[TEKS KUTIPAN]
^^^^

Ada banyak kenangan yang terjadi, misalnya ketika harus kucing-kucingan dengan aparat keamanan. Ketika akan menemui warga Kedongombo, malam-malam mereka memakai perahu. Mereka juga pernah digrebek aparat keamanan saat mengadakan rapat dengan warga Kedongombo. “Inikan negara merdeka, kenapa orang-orang malah dibuat tidak merdeka.” kata Romo Mangun saat itu.

Bantaran Kali Code

Sekitar tahun 1980-an kawasan ini masih dikenal sebagai kawasan kumuh yang ditinggali oleh kaum urban. Mereka tinggal berdesakan dalam rumah terbuat dari kardus atau anyaman bambu dan menjalani aneka profesi untuk bertahan hidup. Kondisi itu makin sulit ketika Pemda merencanakan penggusuran bagi warga. Kondisi mulai berubah saat Romo Mangun datang menginisiasi penataan pemukiman warga Code serta mendampingi perbaikan kualitas hidupnya. Pekerjaan itu dibantu relawan, mahasiswa, dan warga setempat. Warga didampingi untuk mengubah kehidupan mereka dari aspek ekonomi, manusia, dan lingkungan.

Romo Y.B. Mangunwijaya bersama anak-anak Kali Code, Yogyakarta

Direktur DED dan Dekan Fakultas Teologi Universitas Sanata Dharma Yogyakarta,  Romo C.B. Mulyatno menyampaikan kepada HIDUP. “Romo Mangun hadir sebagai saudara dan hidup bersama mereka. Ia membuat gubuk untuk tinggal. Lalu membuat ruang perjumpaan bagi warga, karena kekerasan amat kuat di sana. Warga berasal dari berbagai tempat, maka dibuatkan ruang rembug bersama warga. Arsitektur hasil karyanya bertolak dari hati masyarakat. Anak-anak belum bisa sekolah, maka buat ruang baca, mendatangkan mahasiswa untuk mendampingi di sanggar belajar anak-anak. Ia juga menikahkan orang-orang yang belum menikah resmi, dengan mengundang pemuka agama resmi. Tujuannya supaya secara manusiawi warga punya kepercayaan diri, secara sosial dihargai. Mereka dibantu mempunyai KTP sebagai penduduk resmi. Romo Mangun memulai dari apa yang menjadi kebutuhan warga, mencari solusi, dan secara simultan diajak membangun secara tidak permanen berdasarkan bahan yang dimiliki.”

^^^^

[CATATAN DATA]

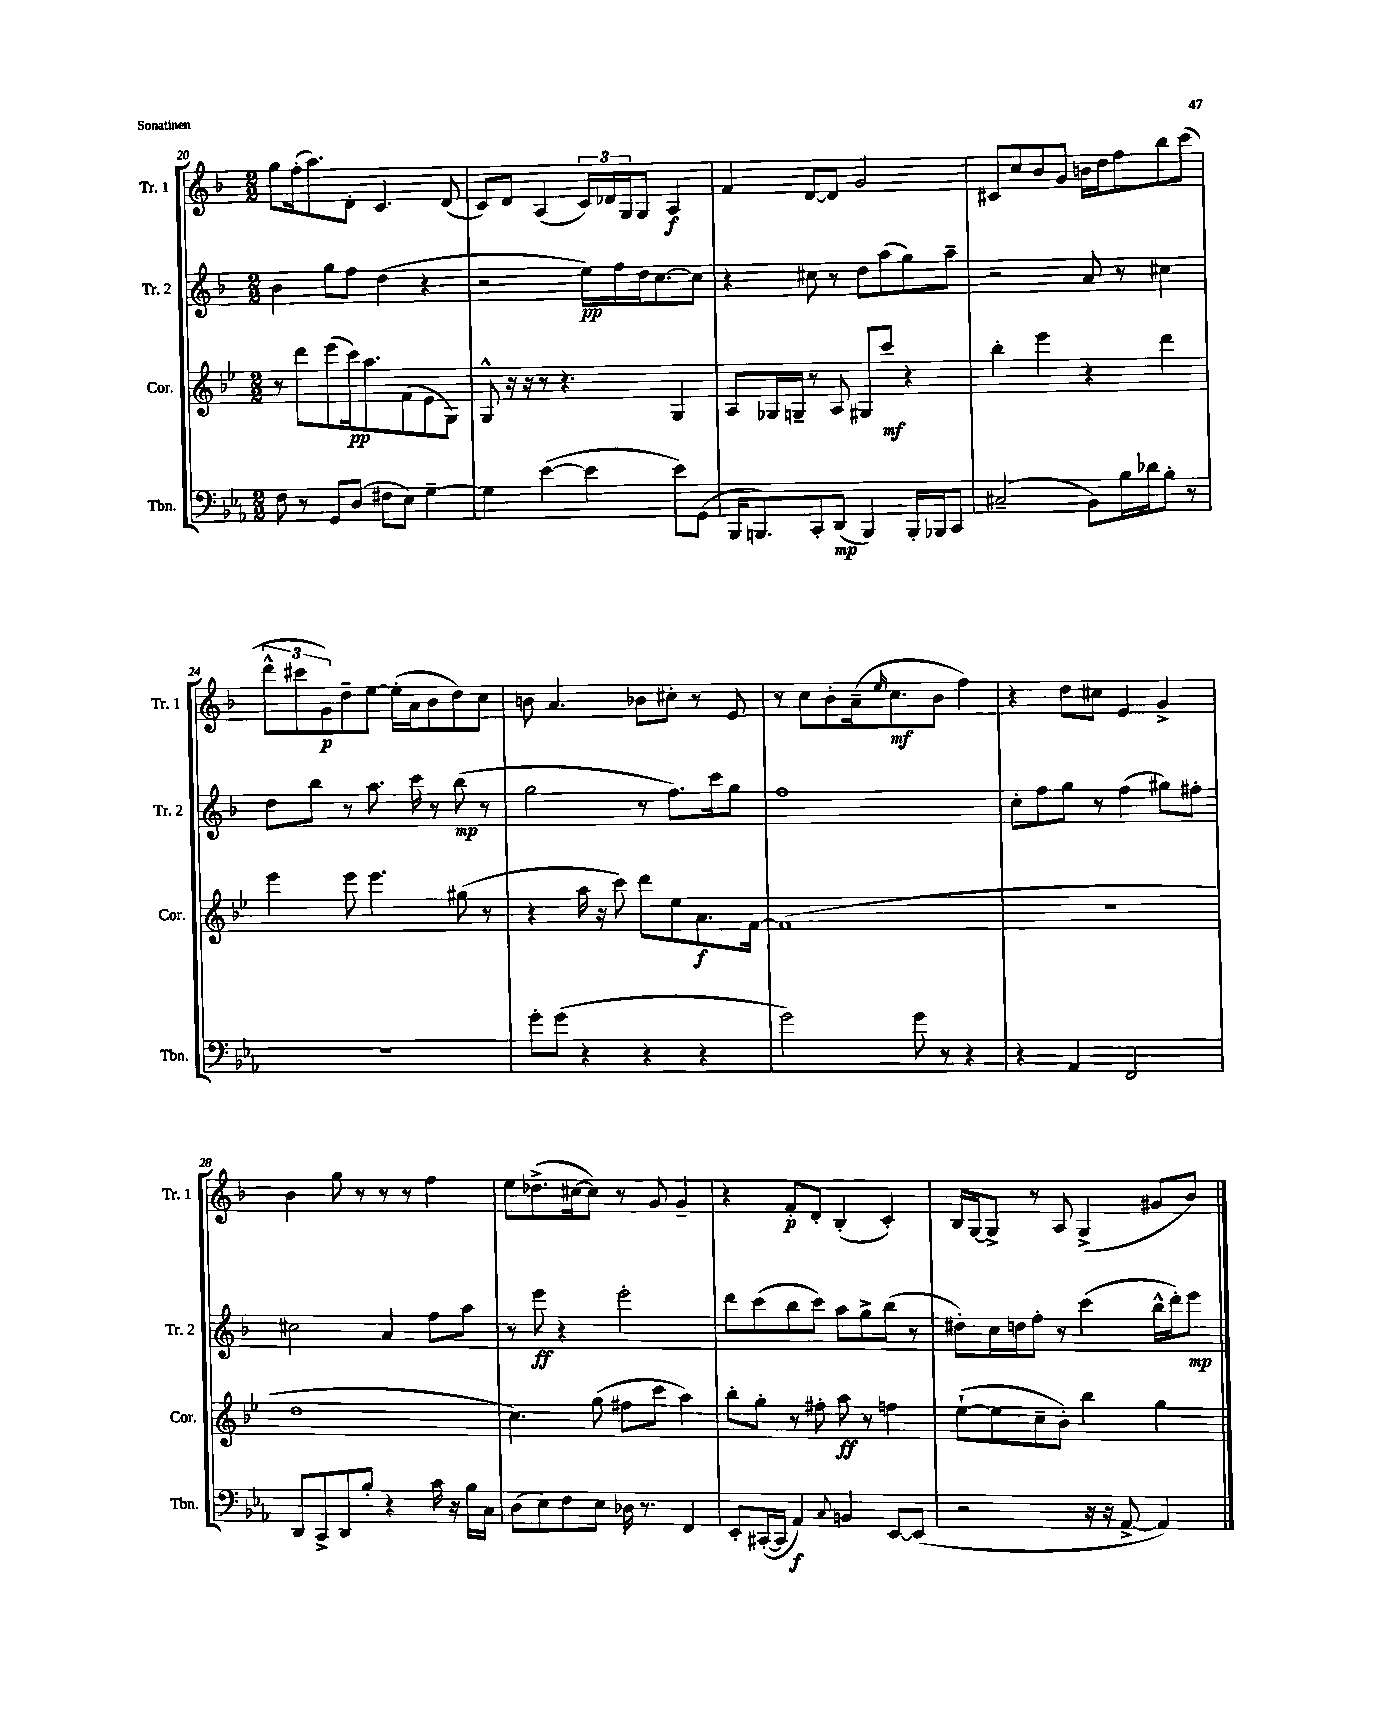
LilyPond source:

^^^^

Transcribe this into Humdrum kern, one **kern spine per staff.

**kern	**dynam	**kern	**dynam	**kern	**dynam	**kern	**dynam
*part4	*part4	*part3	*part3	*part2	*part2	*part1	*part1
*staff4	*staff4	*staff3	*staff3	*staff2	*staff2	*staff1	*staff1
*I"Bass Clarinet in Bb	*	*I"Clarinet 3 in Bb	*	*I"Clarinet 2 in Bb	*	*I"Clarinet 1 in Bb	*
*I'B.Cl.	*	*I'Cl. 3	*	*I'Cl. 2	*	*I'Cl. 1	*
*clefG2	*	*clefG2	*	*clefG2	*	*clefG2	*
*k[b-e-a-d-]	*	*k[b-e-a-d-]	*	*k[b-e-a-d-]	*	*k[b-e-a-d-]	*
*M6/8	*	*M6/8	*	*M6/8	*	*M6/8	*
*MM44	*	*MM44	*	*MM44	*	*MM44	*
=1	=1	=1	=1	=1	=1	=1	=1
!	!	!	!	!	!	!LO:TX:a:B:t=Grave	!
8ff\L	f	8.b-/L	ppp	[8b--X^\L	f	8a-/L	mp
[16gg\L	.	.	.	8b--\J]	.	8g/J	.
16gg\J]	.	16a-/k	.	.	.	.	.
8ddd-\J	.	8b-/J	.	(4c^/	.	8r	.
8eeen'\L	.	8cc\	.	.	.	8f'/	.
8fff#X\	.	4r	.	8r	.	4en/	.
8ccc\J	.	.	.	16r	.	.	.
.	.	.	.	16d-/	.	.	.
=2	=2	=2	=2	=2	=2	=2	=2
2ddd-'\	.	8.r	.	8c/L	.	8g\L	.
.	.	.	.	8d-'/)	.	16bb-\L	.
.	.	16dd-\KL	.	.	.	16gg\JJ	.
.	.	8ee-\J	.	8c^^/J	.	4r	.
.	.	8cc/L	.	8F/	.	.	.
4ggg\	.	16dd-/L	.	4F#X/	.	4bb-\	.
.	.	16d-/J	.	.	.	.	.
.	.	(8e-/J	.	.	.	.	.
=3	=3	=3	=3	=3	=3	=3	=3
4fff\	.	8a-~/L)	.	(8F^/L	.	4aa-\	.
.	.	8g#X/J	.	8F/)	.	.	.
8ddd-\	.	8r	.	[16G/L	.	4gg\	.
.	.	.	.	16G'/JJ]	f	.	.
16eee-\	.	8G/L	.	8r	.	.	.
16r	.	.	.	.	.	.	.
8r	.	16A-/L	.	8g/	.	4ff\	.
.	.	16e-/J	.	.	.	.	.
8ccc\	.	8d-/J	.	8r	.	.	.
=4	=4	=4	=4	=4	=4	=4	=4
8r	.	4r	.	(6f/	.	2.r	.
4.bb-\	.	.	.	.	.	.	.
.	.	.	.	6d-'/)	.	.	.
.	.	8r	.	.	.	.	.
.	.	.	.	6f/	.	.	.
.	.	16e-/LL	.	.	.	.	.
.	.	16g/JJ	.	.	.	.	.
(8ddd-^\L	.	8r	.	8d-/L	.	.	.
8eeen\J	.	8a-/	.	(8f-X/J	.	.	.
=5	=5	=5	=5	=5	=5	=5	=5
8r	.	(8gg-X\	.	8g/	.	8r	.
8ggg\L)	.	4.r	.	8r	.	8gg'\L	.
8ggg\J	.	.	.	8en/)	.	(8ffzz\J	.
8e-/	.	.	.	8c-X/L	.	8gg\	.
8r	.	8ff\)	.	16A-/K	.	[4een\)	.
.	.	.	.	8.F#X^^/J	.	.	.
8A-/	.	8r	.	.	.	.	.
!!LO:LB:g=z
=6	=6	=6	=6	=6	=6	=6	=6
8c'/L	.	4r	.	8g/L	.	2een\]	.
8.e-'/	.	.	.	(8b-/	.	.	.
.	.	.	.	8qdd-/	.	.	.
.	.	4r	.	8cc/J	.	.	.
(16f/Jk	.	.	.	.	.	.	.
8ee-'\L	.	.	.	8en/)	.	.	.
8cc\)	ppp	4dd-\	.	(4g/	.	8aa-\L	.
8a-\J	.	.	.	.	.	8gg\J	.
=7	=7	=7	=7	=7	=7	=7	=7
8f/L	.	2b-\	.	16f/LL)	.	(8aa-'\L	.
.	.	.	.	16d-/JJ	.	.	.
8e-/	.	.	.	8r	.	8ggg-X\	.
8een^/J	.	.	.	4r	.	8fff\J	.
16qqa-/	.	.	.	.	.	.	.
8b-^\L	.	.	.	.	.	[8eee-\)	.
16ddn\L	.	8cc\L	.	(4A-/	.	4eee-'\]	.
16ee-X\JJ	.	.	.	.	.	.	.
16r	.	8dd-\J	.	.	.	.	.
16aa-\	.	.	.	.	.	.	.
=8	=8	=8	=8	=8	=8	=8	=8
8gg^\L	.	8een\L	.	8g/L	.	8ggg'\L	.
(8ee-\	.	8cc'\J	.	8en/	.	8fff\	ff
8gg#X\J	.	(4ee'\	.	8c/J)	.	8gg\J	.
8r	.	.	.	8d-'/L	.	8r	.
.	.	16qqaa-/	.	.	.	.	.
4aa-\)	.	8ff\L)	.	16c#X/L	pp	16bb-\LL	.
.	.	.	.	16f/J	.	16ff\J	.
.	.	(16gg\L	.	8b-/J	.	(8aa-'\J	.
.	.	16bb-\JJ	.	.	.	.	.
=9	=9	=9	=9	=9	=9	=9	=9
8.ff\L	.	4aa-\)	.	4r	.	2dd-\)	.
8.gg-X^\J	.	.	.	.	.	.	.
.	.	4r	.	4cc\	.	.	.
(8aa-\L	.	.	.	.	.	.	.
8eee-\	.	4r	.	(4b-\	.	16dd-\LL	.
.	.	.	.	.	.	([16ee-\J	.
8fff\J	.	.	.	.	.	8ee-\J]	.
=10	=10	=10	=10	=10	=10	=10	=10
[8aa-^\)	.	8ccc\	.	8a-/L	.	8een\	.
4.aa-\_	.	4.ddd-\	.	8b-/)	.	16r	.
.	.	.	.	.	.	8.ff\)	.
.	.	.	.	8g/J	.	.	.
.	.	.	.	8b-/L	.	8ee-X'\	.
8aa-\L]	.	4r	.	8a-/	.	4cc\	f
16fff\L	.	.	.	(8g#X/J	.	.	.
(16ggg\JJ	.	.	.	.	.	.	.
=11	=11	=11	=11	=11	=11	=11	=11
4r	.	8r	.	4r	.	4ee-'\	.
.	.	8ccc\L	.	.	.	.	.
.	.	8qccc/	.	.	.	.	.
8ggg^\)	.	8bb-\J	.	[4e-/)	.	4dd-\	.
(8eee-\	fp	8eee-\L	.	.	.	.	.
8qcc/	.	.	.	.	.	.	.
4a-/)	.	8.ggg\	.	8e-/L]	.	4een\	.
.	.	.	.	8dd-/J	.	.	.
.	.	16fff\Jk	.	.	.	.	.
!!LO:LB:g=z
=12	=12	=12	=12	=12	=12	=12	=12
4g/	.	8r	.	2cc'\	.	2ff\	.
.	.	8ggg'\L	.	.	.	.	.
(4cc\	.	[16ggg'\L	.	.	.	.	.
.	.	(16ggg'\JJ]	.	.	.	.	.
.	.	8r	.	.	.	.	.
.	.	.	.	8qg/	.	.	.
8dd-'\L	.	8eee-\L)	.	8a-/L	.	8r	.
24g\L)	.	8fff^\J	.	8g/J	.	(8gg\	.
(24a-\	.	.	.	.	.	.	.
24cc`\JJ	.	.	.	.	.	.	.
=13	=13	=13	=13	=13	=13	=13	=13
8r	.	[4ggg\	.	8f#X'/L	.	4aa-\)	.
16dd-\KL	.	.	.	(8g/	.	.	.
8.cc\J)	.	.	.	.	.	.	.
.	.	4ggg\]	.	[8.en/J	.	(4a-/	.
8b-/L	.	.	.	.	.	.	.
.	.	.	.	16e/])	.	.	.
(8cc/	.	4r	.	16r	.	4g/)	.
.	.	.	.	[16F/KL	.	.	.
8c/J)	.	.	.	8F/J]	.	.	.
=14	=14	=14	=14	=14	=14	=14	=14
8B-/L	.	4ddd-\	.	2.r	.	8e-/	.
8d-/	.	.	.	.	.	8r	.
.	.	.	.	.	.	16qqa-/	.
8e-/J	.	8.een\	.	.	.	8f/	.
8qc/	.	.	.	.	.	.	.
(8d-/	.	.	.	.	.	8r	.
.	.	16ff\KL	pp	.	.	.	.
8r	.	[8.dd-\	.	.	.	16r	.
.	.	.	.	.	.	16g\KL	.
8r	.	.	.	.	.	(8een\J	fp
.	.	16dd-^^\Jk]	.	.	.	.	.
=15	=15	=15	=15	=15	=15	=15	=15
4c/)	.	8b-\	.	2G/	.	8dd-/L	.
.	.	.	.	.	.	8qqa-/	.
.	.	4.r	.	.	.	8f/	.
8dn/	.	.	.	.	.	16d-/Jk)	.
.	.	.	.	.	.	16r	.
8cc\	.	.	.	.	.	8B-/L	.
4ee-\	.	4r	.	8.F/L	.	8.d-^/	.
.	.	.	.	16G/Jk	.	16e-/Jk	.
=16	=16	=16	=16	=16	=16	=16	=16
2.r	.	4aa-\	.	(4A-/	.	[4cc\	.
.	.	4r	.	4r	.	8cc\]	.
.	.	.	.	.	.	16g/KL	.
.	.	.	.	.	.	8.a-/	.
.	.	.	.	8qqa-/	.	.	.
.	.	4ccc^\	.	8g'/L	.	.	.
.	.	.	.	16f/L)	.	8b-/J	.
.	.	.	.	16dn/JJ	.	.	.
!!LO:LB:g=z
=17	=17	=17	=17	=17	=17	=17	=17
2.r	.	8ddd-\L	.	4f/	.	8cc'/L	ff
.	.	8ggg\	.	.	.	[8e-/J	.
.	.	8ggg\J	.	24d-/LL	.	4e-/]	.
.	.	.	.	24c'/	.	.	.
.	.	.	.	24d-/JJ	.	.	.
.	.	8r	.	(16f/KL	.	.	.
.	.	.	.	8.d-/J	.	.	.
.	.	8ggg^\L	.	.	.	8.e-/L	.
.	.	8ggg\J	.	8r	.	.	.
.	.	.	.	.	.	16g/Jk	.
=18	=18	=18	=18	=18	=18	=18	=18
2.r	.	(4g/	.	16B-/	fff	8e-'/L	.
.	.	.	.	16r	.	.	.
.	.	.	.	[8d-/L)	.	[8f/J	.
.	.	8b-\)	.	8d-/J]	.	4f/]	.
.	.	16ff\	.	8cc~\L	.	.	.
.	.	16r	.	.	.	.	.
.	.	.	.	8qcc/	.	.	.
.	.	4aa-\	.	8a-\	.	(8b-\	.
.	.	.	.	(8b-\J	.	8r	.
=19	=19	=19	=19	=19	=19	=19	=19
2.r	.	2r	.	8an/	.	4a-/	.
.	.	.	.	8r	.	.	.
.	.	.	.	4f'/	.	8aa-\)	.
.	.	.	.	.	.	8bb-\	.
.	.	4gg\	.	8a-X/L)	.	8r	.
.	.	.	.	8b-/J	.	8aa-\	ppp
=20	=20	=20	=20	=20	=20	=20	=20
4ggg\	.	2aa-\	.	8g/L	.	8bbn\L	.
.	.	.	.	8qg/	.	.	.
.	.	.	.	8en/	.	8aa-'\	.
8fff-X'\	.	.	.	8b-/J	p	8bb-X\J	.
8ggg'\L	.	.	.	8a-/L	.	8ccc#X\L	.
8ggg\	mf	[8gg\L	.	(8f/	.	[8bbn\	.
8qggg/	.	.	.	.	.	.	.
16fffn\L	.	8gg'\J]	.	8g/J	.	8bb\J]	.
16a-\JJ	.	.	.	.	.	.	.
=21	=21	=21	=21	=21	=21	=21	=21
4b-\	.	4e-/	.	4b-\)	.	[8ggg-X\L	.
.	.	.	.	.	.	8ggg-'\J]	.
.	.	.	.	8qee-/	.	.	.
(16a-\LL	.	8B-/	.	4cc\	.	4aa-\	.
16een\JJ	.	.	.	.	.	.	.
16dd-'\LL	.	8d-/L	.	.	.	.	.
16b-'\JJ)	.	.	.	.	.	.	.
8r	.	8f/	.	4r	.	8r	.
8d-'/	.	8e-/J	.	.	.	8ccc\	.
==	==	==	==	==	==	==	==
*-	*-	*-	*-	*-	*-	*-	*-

^^^^

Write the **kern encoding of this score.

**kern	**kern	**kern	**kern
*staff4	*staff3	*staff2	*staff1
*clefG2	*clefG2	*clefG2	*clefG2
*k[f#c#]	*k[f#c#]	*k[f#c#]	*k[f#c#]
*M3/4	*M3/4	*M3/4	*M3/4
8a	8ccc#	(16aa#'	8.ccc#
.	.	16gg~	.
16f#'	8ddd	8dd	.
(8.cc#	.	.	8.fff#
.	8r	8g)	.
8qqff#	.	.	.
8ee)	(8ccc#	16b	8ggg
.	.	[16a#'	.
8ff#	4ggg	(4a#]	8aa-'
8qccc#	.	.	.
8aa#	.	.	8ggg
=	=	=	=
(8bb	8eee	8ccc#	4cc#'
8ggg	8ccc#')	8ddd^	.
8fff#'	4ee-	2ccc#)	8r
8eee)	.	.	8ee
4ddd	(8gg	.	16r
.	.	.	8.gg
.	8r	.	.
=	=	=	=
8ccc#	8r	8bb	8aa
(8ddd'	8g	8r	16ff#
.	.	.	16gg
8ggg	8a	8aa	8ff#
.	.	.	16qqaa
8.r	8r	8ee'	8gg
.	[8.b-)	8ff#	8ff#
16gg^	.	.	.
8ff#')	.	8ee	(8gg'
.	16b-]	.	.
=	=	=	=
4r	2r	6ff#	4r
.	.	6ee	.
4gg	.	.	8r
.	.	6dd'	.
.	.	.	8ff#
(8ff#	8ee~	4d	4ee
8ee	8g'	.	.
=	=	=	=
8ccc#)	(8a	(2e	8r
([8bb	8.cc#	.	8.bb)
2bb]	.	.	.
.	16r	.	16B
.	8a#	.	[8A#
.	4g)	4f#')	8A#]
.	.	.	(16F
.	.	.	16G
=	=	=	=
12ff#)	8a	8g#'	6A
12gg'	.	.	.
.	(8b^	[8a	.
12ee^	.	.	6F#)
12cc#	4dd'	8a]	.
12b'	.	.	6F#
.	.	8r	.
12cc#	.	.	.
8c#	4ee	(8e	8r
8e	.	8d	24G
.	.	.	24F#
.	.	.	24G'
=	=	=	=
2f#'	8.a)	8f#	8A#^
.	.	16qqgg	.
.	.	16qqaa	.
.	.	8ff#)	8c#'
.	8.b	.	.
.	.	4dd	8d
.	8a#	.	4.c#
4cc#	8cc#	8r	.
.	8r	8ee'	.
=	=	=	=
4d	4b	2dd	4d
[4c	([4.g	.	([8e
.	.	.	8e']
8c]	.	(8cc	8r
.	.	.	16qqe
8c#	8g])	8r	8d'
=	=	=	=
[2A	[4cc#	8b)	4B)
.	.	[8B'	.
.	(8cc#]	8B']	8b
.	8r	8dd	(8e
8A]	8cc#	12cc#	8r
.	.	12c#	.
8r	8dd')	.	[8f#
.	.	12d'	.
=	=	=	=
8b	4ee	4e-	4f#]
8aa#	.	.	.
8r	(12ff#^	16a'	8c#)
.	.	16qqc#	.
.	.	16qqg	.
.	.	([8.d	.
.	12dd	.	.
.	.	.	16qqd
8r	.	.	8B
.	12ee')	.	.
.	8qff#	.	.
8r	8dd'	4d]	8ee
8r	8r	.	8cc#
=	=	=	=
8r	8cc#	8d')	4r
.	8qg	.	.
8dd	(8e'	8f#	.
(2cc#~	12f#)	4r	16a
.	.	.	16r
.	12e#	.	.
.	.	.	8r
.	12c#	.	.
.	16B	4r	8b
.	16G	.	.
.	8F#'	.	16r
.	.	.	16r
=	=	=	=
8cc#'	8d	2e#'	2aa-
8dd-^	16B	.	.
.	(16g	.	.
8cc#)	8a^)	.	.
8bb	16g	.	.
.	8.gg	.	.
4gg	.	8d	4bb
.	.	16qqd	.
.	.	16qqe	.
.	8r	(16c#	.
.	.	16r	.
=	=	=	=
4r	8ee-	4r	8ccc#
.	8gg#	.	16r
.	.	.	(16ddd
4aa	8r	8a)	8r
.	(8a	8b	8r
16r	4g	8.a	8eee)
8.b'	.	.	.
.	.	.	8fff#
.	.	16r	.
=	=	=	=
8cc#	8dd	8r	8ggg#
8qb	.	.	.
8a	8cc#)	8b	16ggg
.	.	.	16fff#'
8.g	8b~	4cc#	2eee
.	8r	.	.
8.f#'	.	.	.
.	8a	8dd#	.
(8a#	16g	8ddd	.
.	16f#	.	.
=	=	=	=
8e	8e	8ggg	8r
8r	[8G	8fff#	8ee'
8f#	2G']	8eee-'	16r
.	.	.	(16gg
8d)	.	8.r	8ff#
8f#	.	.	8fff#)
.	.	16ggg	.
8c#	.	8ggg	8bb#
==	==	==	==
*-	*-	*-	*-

^^^^

[SOAL DAN TUGAS]
1. Jawablah pertanyaan berikut berdasarkan teks kutipan.
(a) Sarana apa yang dipakai pada malam hari untuk menemui warga Kedongombo?
(b) Sekitar tahun berapa kawasan bantaran Kali Code masih dikenal sebagai kawasan kumuh?
(c) Apa yang dibuat Romo Mangun karena anak-anak belum bisa sekolah?
2. Tuliskan kembali bagian teks kutipan dari "Sekitar tahun 1980-an" sampai "manusia, dan lingkungan.", dengan menukar "kardus" menjadi "papan".
3. Tentukan apakah setiap pernyataan berikut sesuai dengan teks kutipan. Jawab ya atau tidak, disertai kutipan kata-kata dari teks yang menjadi dasarnya.
(a) Pernah terjadi penggerebekan oleh aparat keamanan saat rapat dengan warga Kedongombo.
(b) Penataan pemukiman warga Code dikerjakan tanpa bantuan pihak lain.
(c) Romo C.B. Mulyatno menjabat sebagai Dekan Fakultas Teologi Universitas Sanata Dharma Yogyakarta.

[PEMBAHASAN JAWABAN]
1.
(a) Perahu.
(b) Sekitar tahun 1980-an.
(c) Ruang baca; ia juga mendatangkan mahasiswa untuk mendampingi anak-anak di sanggar belajar.

2.
Sekitar tahun 1980-an kawasan ini masih dikenal sebagai kawasan kumuh yang ditinggali oleh kaum urban. Mereka tinggal berdesakan dalam rumah terbuat dari papan atau anyaman bambu dan menjalani aneka profesi untuk bertahan hidup. Kondisi itu makin sulit ketika Pemda merencanakan penggusuran bagi warga. Kondisi mulai berubah saat Romo Mangun datang menginisiasi penataan pemukiman warga Code serta mendampingi perbaikan kualitas hidupnya. Pekerjaan itu dibantu relawan, mahasiswa, dan warga setempat. Warga didampingi untuk mengubah kehidupan mereka dari aspek ekonomi, manusia, dan lingkungan.

3.
(a) Ya: "Mereka juga pernah digrebek aparat keamanan saat mengadakan rapat dengan warga Kedongombo."
(b) Tidak: "Pekerjaan itu dibantu relawan, mahasiswa, dan warga setempat."
(c) Ya: "Dekan Fakultas Teologi Universitas Sanata Dharma Yogyakarta"